** WHAT THIS TASK INVOLVES **
Check each line of the material below for the string "colors" and reply with how many have it, nothing more.

** TASK MATERIAL **

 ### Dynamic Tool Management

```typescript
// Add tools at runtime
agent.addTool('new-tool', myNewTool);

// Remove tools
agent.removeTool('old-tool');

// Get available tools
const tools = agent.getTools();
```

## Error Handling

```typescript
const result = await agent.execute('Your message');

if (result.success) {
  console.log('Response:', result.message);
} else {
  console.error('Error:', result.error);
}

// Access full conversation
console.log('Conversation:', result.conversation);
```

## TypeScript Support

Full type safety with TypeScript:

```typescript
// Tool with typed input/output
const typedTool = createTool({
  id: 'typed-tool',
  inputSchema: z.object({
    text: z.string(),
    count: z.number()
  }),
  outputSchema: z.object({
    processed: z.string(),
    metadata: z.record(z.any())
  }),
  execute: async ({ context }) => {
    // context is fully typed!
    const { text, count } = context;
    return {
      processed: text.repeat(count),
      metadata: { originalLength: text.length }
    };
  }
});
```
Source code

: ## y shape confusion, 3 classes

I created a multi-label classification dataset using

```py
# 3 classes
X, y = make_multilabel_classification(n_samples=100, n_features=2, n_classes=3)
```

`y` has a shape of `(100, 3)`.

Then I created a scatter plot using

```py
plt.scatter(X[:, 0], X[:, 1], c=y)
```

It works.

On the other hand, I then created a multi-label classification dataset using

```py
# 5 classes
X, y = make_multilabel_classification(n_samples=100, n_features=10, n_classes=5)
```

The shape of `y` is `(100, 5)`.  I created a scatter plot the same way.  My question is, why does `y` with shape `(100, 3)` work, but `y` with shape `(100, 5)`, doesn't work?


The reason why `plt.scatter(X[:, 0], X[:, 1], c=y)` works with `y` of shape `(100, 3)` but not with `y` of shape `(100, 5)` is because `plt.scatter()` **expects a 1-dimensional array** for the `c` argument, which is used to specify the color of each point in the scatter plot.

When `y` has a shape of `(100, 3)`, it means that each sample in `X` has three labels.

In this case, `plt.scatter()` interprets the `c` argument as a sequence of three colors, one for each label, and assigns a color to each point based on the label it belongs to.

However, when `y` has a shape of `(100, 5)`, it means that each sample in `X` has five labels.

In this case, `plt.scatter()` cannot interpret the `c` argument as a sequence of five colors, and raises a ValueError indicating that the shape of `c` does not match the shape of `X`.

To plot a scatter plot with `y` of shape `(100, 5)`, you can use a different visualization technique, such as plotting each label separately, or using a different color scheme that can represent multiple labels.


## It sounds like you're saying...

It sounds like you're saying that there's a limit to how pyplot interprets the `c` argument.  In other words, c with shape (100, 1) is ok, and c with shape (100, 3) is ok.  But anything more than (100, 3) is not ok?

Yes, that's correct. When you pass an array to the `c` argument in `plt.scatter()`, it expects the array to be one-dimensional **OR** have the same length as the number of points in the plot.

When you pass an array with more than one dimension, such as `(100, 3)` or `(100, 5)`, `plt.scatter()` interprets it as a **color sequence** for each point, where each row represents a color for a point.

** ANSWER TO THIS PROBLEM **
2